表2より油性成分としては、ステロールエステルを用いることにより、よりラメラ液晶構造の形成状態がよい皮膚外用剤となることが示唆された。
【0091】
図1(実施例1の写真)によれば、液晶構造が保持されていることが観察できた。
一方、
図2(比較例1の写真)は、加水分解セリシンを添加せずに調製した時の偏光顕微鏡を観察した写真であり、液晶構造の形成効率が低くなっていることが観察された。また、
図3(比較例3の写真)は、レシチンを添加せずに調製した時の偏光顕微鏡を観察した写真である。ここでは、ラメラ液晶構造が認められ、ラメラ液晶構造形成促進効果もあったが、乳化粒子サイズが大粒径側にシフトし、かつ粒度分布が広くなり、乳化粒子サイズにばらつきがあり、このため、皮膚外用剤の安定性については劣るものであった。
【0092】
以下、本発明による皮膚外用剤の製造例を示す。
【0093】
<実施例15: 美容液>
(1)加水分解セリシン 0.25(質量%)
(2)水素添加レシチンとフィトステロールの複合体 0.25
(3)グリセリン 5
(4)1,3-ブチレングリコール 3
(5)マカデミアナッツ脂肪酸フィトステリル 2.5
(6)キサンタンガム 適量
(7)1,2-ペンタンジオール 適量
(8)アクリル酸・メタクリル酸共重合体 適量
(9)フェノキシエタノール 適量
(10)水酸化カリウム 適量
(11)精製水 残余
【0094】
上記中、前記(1)~(4)を常温にてよく混合した後、65~70℃に加温し、そこに、あらかじめ70~80℃において加温した油相(5)を徐々に添加、混合する。

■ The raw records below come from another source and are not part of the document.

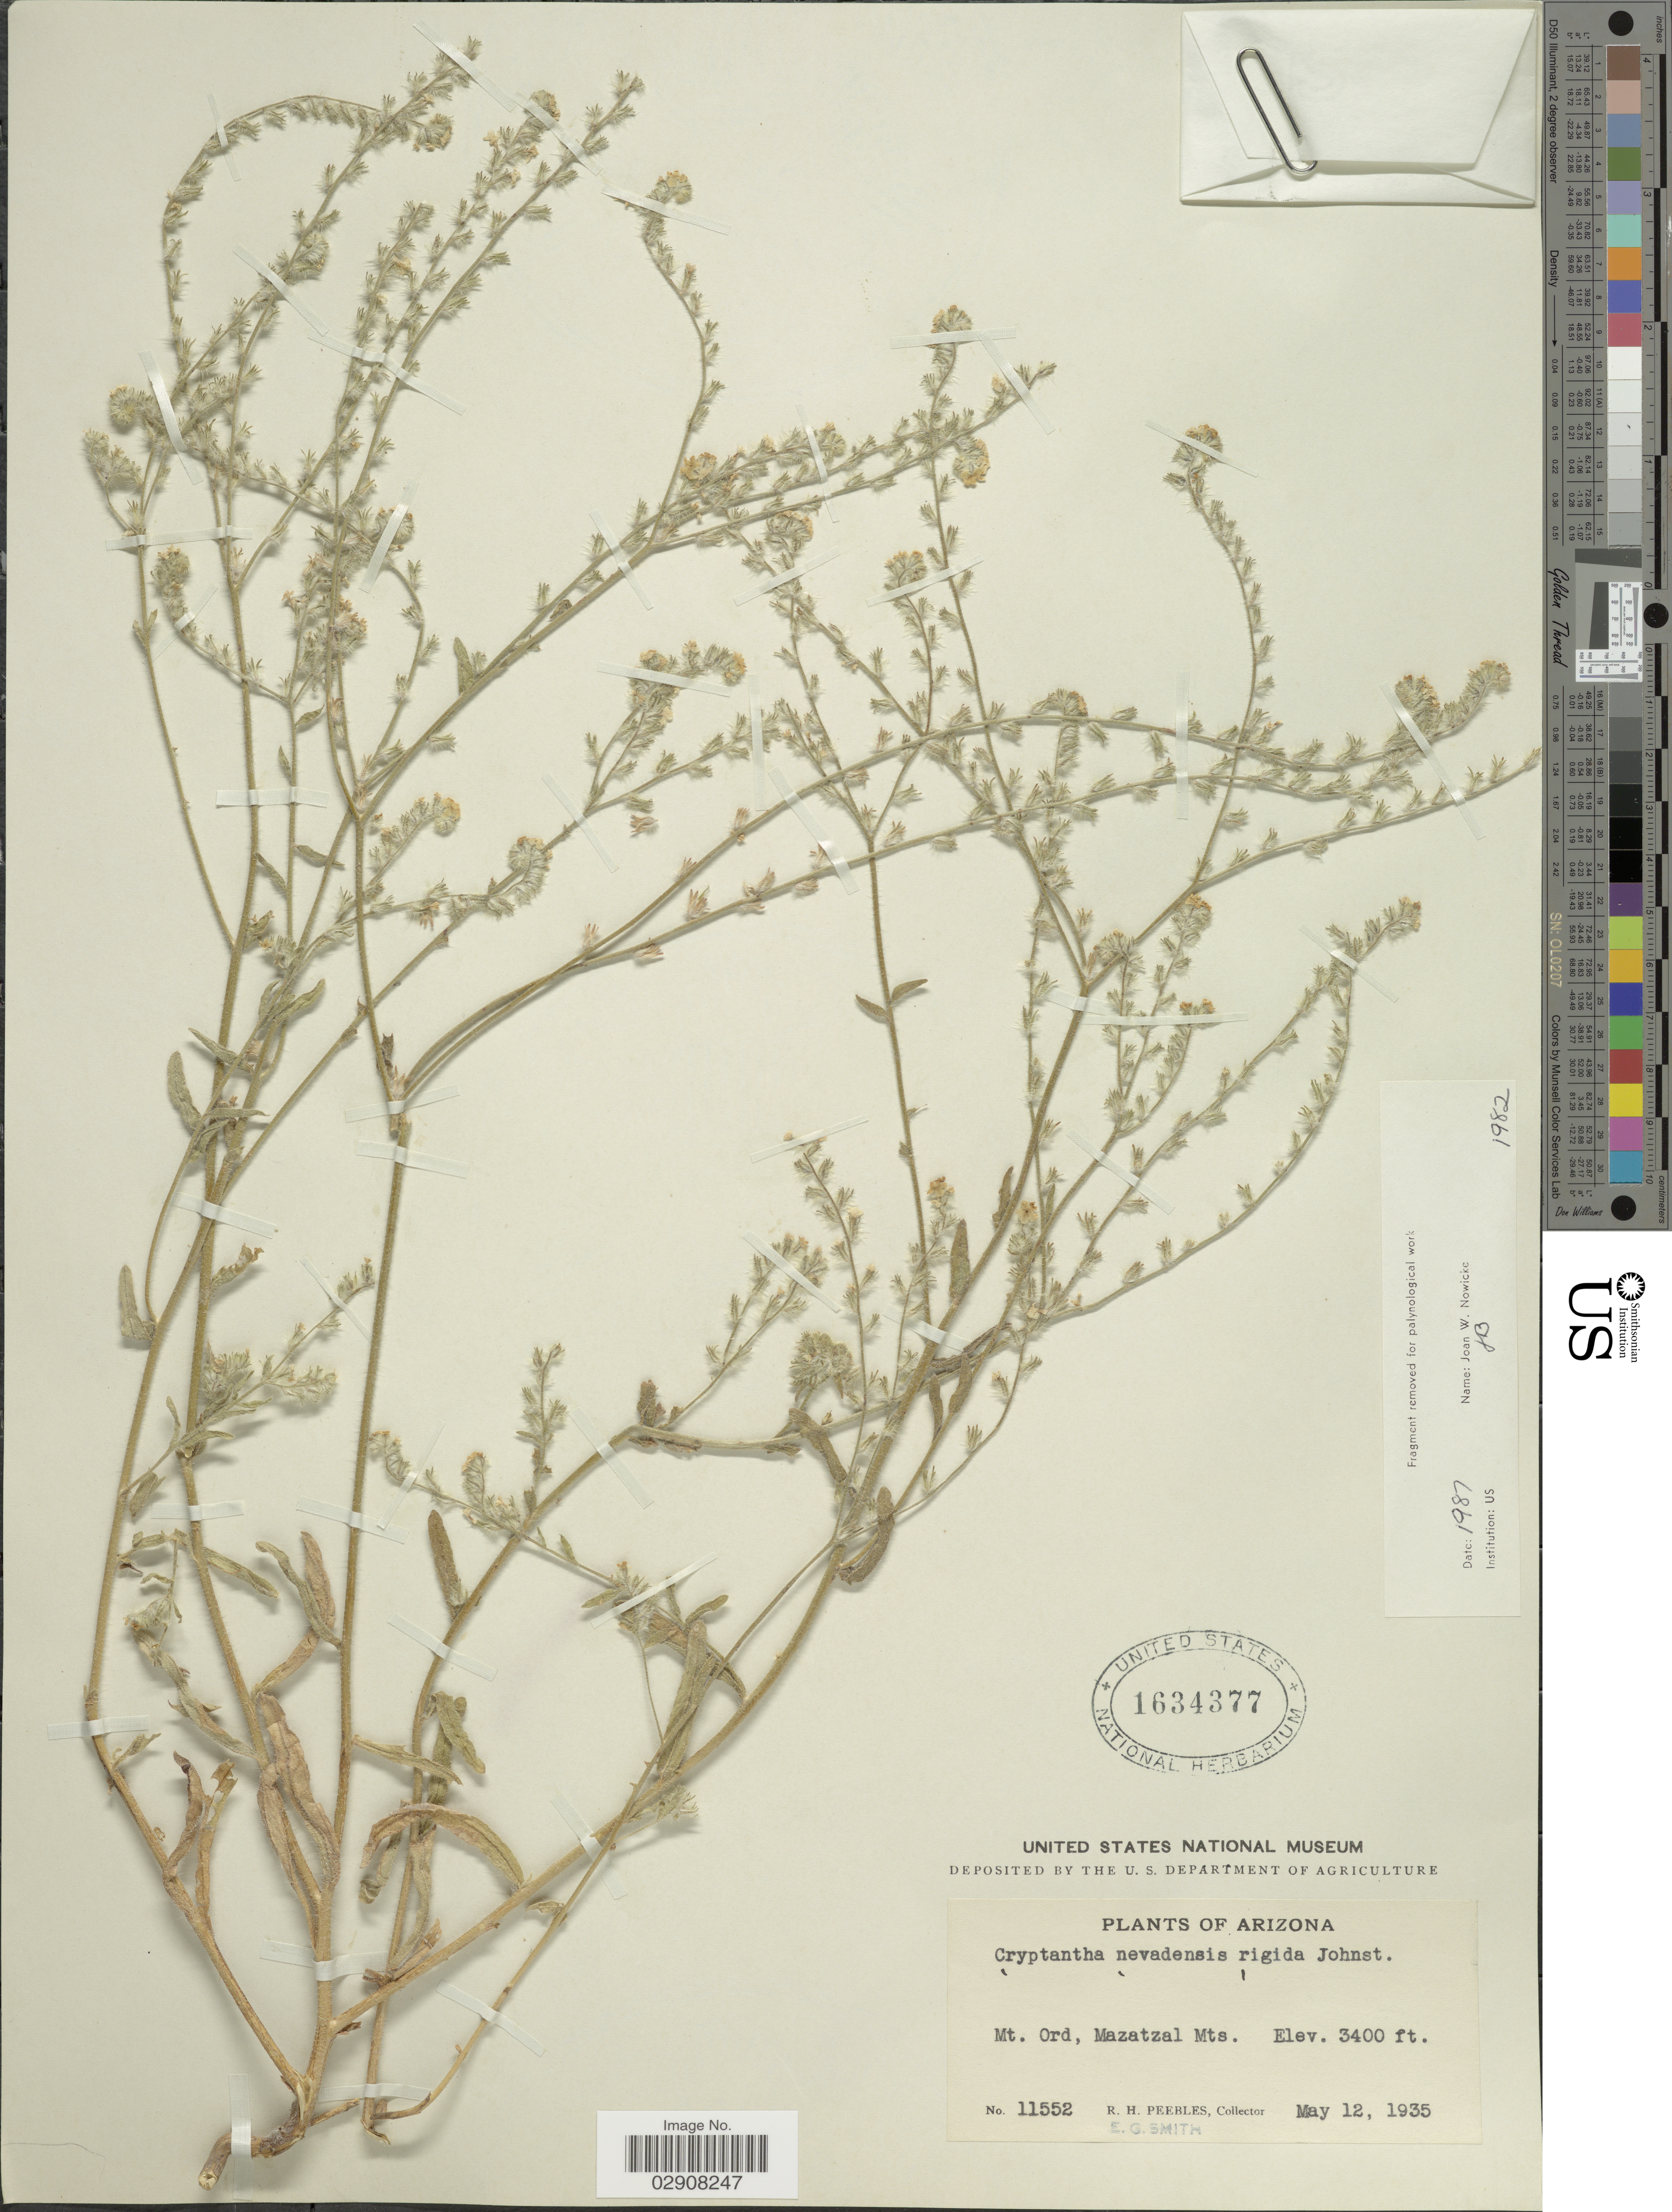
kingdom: Plantae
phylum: Tracheophyta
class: Magnoliopsida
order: Boraginales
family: Boraginaceae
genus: Cryptantha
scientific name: Cryptantha nevadensis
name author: A. Nelson & P.B. Kenn.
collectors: R. H. Peebles & E. G. Smith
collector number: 11552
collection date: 1935-05-12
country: United States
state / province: Arizona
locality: Mt. Ord, Mazatzal Mts.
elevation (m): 1036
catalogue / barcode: US 1634377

その後、あらかじめ70~80℃で加温しながら均一混合した水相(6)~(11)を添加し乳化を行い、放冷により常温まで冷却する。
【0095】
<実施例16: 乳液>
(1)加水分解セリシン 0.25(質量%)
(2)水素添加レシチンとフィトステロールの複合体 0.5
(3)グリセリン 8
(4)1,3-ブチレングリコール 5
(5)マカデミアナッツ脂肪酸フィトステリル 2.5
(6)ヒマワリ種子油脂肪酸フィトステリル 1.0
(7)スクワラン 0.5
(8)キサンタンガム 適量
(9)1,2-ペンタンジオール 適量
(10)アクリル酸・メタクリル酸共重合体 適量
(11)フェノキシエタノール 適量
(12)水酸化カリウム 適量
(13)精製水 残余
【0096】
上記中、前記(1)~(4)を常温にてよく混合した後、65~70℃に加温し、そこに、あらかじめ70~80℃において加温した油相(5)~(7)を徐々に添加、混合する。その後、あらかじめ70~80℃で加温しながら均一混合した水相(8)~(13)を添加し乳化を行い、放冷により常温まで冷却する。
【0097】
<実施例17: クリーム>
(1)加水分解セリシン 0.25(質量%)
(2)水素添加レシチンとフィトステロールの複合体 0.75
(3)グリセリン 10
(4)1,3-ブチレングリコール 8
(5)マカデミアナッツ脂肪酸フィトステリル 10
(6)イソステアリン酸ヘキシルデシル 2
(7)ベヘニルアルコール 0.5
(8)スクワラン 0.3
(9)キサンタンガム 適量
(10)1,2-ペンタンジオール 適量
(11)アクリル酸・メタクリル酸共重合体 適量
(12)フェノキシエタノール 適量
(13)水酸化カリウム 適量
(14)精製水 残余
【0098】
上記中、前記(1)~(4)を常温にてよく混合した後、65~70℃に加温し、そこに、あらかじめ70~80℃において加温した油相(5)~(8)を徐々に添加、混合する。その後、あらかじめ70~80℃で加温しながら均一混合した水相(9)~(14)を添加し乳化を行い、放冷により常温まで冷却する。